#### TASK OBJECTIVE
Output the entries as they appear, skipping images.

** RECORDS TO PROCESS follows **

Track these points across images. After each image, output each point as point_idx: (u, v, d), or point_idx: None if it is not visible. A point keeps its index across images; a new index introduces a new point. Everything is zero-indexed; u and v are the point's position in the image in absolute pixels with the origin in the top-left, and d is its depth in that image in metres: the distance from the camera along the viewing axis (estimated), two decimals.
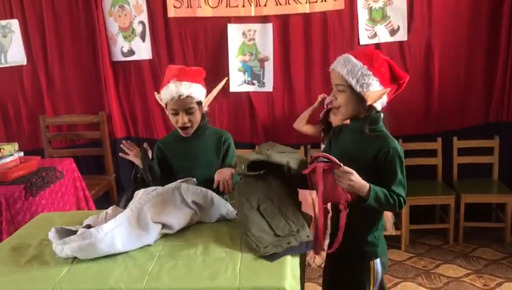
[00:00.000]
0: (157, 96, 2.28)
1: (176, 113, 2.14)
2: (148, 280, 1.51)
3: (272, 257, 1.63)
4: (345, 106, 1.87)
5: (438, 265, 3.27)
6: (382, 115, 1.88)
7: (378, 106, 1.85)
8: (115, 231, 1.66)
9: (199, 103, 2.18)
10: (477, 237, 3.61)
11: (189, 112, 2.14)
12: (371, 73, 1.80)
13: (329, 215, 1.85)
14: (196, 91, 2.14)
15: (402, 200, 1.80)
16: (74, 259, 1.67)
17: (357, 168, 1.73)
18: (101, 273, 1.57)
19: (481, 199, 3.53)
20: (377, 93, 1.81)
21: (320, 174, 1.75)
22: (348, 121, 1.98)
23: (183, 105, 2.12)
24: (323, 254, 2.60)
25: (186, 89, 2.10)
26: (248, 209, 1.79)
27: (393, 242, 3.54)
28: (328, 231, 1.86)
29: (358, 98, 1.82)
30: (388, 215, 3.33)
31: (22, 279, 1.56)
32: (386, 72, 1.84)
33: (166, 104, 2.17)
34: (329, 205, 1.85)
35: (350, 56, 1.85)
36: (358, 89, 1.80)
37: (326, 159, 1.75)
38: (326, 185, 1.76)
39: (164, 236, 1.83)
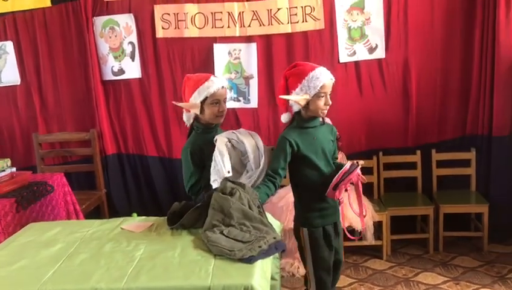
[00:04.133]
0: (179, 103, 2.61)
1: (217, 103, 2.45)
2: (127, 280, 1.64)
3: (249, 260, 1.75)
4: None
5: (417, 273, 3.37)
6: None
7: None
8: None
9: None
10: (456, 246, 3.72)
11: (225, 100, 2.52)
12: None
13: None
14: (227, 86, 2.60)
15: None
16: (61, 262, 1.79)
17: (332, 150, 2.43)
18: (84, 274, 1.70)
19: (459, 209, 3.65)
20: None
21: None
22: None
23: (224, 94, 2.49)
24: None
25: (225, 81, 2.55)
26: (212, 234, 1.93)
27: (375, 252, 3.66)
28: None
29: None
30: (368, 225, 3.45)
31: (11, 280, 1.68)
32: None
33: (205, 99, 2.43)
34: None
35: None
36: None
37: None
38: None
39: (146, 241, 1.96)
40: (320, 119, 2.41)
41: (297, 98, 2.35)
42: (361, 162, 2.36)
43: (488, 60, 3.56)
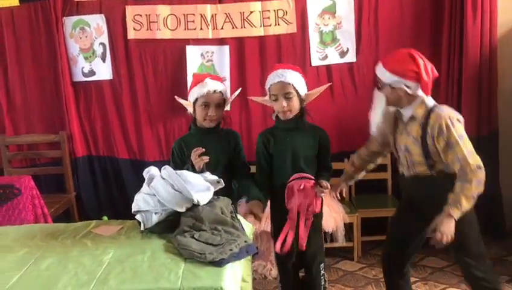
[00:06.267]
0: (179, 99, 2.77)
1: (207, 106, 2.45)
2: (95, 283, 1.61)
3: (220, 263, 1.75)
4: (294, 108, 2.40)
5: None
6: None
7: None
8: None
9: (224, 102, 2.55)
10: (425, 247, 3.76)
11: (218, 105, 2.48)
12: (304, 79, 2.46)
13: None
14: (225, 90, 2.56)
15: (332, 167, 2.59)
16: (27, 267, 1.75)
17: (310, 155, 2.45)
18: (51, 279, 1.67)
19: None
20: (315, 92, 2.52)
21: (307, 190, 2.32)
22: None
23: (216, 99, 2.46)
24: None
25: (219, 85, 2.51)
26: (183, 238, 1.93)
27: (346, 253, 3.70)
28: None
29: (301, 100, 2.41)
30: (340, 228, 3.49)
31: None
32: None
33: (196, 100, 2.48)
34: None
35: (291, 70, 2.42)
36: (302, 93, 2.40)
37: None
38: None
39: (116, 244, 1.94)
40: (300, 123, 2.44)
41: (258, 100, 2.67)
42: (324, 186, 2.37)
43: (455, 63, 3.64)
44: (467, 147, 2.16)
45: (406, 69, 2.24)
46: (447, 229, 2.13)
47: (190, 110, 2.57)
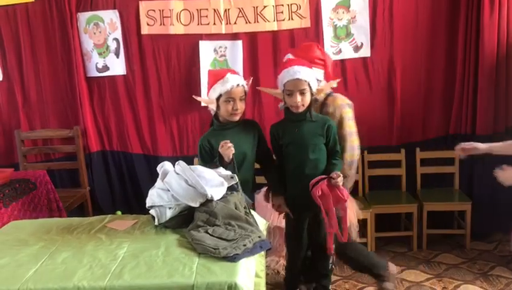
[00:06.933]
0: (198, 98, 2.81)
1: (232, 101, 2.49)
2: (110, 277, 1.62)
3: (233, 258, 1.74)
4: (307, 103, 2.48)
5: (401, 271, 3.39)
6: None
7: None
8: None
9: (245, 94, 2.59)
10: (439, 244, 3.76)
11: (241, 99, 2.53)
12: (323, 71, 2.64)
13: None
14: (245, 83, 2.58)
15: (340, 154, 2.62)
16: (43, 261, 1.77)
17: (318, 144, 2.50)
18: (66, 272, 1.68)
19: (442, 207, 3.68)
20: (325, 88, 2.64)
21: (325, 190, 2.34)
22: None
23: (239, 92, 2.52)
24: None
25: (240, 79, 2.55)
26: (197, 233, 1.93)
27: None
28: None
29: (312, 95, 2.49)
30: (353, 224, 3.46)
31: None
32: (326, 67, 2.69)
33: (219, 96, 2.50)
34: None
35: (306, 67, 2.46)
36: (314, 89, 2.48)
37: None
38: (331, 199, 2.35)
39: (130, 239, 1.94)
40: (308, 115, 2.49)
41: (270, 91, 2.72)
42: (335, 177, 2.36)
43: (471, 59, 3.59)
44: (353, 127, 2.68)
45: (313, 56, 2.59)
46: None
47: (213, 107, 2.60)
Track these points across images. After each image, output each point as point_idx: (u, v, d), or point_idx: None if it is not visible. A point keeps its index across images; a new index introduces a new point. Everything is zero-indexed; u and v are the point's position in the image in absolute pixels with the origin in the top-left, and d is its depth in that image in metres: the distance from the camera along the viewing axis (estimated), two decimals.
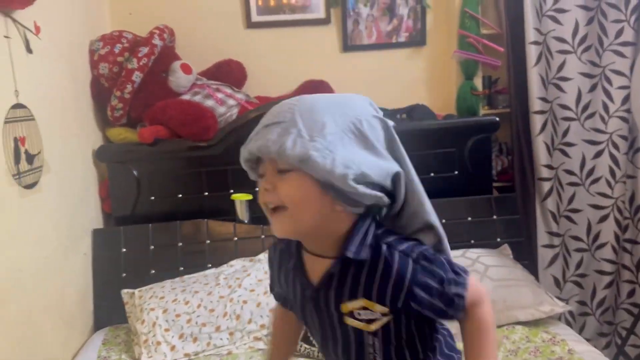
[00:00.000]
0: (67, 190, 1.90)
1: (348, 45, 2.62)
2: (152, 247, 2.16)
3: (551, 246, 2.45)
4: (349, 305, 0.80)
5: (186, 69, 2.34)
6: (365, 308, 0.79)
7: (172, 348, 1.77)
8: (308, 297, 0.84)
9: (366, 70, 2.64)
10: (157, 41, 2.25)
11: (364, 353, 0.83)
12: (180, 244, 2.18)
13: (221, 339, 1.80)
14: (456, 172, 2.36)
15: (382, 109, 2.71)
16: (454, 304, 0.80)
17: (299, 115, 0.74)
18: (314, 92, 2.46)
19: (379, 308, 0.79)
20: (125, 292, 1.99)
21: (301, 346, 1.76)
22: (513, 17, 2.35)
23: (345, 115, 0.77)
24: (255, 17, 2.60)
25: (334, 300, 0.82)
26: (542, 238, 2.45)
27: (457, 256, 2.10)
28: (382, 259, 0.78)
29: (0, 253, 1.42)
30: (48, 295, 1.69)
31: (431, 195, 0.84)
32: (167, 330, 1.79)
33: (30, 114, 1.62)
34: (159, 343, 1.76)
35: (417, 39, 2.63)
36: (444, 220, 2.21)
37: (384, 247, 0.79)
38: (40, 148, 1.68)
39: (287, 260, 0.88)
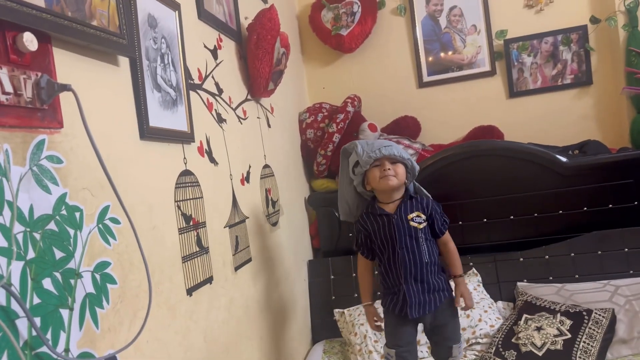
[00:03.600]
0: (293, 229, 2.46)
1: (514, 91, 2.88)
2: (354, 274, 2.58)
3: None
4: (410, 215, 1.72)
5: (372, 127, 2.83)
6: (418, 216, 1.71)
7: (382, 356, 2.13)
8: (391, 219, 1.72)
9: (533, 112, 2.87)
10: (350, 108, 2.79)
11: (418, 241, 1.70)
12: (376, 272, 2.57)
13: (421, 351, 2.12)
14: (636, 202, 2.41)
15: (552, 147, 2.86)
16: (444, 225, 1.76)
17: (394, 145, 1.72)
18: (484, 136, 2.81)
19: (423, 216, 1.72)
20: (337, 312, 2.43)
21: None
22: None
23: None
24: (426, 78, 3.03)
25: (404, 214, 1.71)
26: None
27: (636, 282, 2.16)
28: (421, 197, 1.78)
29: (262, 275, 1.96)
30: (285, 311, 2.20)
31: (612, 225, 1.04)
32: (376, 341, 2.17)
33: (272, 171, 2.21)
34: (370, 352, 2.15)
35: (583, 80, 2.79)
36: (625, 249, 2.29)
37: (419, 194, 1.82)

** End of RECORDS TO PROCESS **

#### EXPECTED ANSWER
Track these points across images. After each image, output each point as point_idx: (u, v, d), or point_idx: None if it is not visible. A point keeps its index across images; a new index introduces a new point. Everything is zero-indexed; u and v are the point's position in the image in absolute pixels with the origin in the top-left, and d is its depth in that image in metres: the distance from the camera along the viewing axis (estimated), two decimals.
[00:00.000]
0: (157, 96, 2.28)
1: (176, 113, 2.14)
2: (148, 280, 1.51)
3: (272, 257, 1.63)
4: (345, 106, 1.87)
5: (438, 265, 3.27)
6: (382, 115, 1.88)
7: (378, 106, 1.85)
8: (115, 231, 1.66)
9: (199, 103, 2.18)
10: (477, 237, 3.61)
11: (189, 112, 2.14)
12: (371, 73, 1.80)
13: (329, 215, 1.85)
14: (196, 91, 2.14)
15: (402, 200, 1.80)
16: (74, 259, 1.67)
17: (357, 168, 1.73)
18: (101, 273, 1.57)
19: (481, 199, 3.53)
20: (377, 93, 1.81)
21: (320, 174, 1.75)
22: (348, 121, 1.98)
23: (183, 105, 2.12)
24: (323, 254, 2.60)
25: (186, 89, 2.10)
26: (248, 209, 1.79)
27: (393, 242, 3.54)
28: (328, 231, 1.86)
29: (358, 98, 1.82)
30: (388, 215, 3.33)
31: (22, 279, 1.56)
32: (386, 72, 1.84)
33: (166, 104, 2.17)
34: (329, 205, 1.85)
35: (350, 56, 1.85)
36: (358, 89, 1.80)
37: (326, 159, 1.75)
38: (326, 185, 1.76)
39: (164, 236, 1.83)
[00:04.133]
0: (179, 103, 2.61)
1: (217, 103, 2.45)
2: (127, 280, 1.64)
3: (249, 260, 1.75)
4: None
5: (417, 273, 3.37)
6: None
7: None
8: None
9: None
10: (456, 246, 3.72)
11: (225, 100, 2.52)
12: None
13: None
14: (227, 86, 2.60)
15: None
16: (61, 262, 1.79)
17: (332, 150, 2.43)
18: (84, 274, 1.70)
19: (459, 209, 3.65)
20: None
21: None
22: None
23: (224, 94, 2.49)
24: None
25: (225, 81, 2.55)
26: (212, 234, 1.93)
27: (375, 252, 3.66)
28: None
29: None
30: (368, 225, 3.45)
31: (11, 280, 1.68)
32: None
33: (205, 99, 2.43)
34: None
35: None
36: None
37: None
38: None
39: (146, 241, 1.96)
40: (320, 119, 2.41)
41: (297, 98, 2.35)
42: (361, 162, 2.36)
43: (488, 60, 3.56)
[00:06.267]
0: (179, 99, 2.77)
1: (207, 106, 2.45)
2: (95, 283, 1.61)
3: (220, 263, 1.75)
4: (294, 108, 2.40)
5: None
6: None
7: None
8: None
9: (224, 102, 2.55)
10: (425, 247, 3.76)
11: (218, 105, 2.48)
12: (304, 79, 2.46)
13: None
14: (225, 90, 2.56)
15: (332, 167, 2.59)
16: (27, 267, 1.75)
17: (310, 155, 2.45)
18: (51, 279, 1.67)
19: None
20: (315, 92, 2.52)
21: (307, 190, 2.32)
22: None
23: (216, 99, 2.46)
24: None
25: (219, 85, 2.51)
26: (183, 238, 1.93)
27: (346, 253, 3.70)
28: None
29: (301, 100, 2.41)
30: (340, 228, 3.49)
31: None
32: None
33: (196, 100, 2.48)
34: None
35: (291, 70, 2.42)
36: (302, 93, 2.40)
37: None
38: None
39: (116, 244, 1.94)
40: (300, 123, 2.44)
41: (258, 100, 2.67)
42: (324, 186, 2.37)
43: (455, 63, 3.64)
44: (467, 147, 2.16)
45: (406, 69, 2.24)
46: (447, 229, 2.13)
47: (190, 110, 2.57)
[00:06.933]
0: (198, 98, 2.81)
1: (232, 101, 2.49)
2: (110, 277, 1.62)
3: (233, 258, 1.74)
4: (307, 103, 2.48)
5: (401, 271, 3.39)
6: None
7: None
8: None
9: (245, 94, 2.59)
10: (439, 244, 3.76)
11: (241, 99, 2.53)
12: (323, 71, 2.64)
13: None
14: (245, 83, 2.58)
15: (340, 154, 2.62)
16: (43, 261, 1.77)
17: (318, 144, 2.50)
18: (66, 272, 1.68)
19: (442, 207, 3.68)
20: (325, 88, 2.64)
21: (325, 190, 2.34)
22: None
23: (239, 92, 2.52)
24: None
25: (240, 79, 2.55)
26: (197, 233, 1.93)
27: None
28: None
29: (312, 95, 2.49)
30: (353, 224, 3.46)
31: None
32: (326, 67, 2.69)
33: (219, 96, 2.50)
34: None
35: (306, 67, 2.46)
36: (314, 89, 2.48)
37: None
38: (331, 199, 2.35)
39: (130, 239, 1.94)
40: (308, 115, 2.49)
41: (270, 91, 2.72)
42: (335, 177, 2.36)
43: (471, 59, 3.59)
44: (353, 127, 2.68)
45: (313, 56, 2.59)
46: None
47: (213, 107, 2.60)
Track these points across images. After each image, output each point as point_idx: (u, v, d), or point_idx: None if it is not visible. A point keeps its index across images; a new index introduces a new point. Everything is zero-indexed; u and v are the point's position in the image in absolute pixels with the origin in the top-left, and d is its depth in that image in metres: the distance from the camera along the viewing axis (estimated), two decimals.
[00:00.000]
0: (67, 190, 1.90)
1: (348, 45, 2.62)
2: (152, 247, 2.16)
3: (551, 246, 2.45)
4: (349, 305, 0.80)
5: (186, 69, 2.34)
6: (365, 308, 0.79)
7: (172, 348, 1.77)
8: (308, 297, 0.84)
9: (366, 70, 2.64)
10: (157, 41, 2.25)
11: (364, 353, 0.83)
12: (180, 244, 2.18)
13: (221, 339, 1.80)
14: (456, 172, 2.36)
15: (382, 109, 2.71)
16: (454, 304, 0.80)
17: (299, 115, 0.74)
18: (314, 92, 2.46)
19: (379, 308, 0.79)
20: (125, 292, 1.99)
21: (301, 346, 1.76)
22: (513, 17, 2.35)
23: (345, 115, 0.77)
24: (255, 17, 2.60)
25: (334, 300, 0.82)
26: (542, 238, 2.45)
27: (457, 256, 2.10)
28: (382, 259, 0.78)
29: (0, 253, 1.42)
30: (48, 295, 1.69)
31: (431, 195, 0.84)
32: (167, 330, 1.79)
33: (30, 114, 1.62)
34: (159, 343, 1.76)
35: (417, 39, 2.63)
36: (444, 220, 2.21)
37: (384, 247, 0.79)
38: (40, 148, 1.68)
39: (287, 260, 0.88)
[00:03.600]
0: (293, 229, 2.46)
1: (514, 91, 2.88)
2: (354, 274, 2.58)
3: None
4: (410, 215, 1.72)
5: (372, 127, 2.83)
6: (418, 216, 1.71)
7: (382, 356, 2.13)
8: (391, 219, 1.72)
9: (533, 112, 2.87)
10: (350, 108, 2.79)
11: (418, 241, 1.70)
12: (376, 272, 2.57)
13: (421, 351, 2.12)
14: (636, 202, 2.41)
15: (552, 147, 2.86)
16: (444, 225, 1.76)
17: (394, 145, 1.72)
18: (484, 136, 2.81)
19: (423, 216, 1.72)
20: (337, 312, 2.43)
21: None
22: None
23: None
24: (426, 78, 3.03)
25: (404, 214, 1.71)
26: None
27: (636, 282, 2.16)
28: (421, 197, 1.78)
29: (262, 275, 1.96)
30: (285, 311, 2.20)
31: (612, 225, 1.04)
32: (376, 341, 2.17)
33: (272, 171, 2.21)
34: (370, 352, 2.15)
35: (583, 80, 2.79)
36: (625, 249, 2.29)
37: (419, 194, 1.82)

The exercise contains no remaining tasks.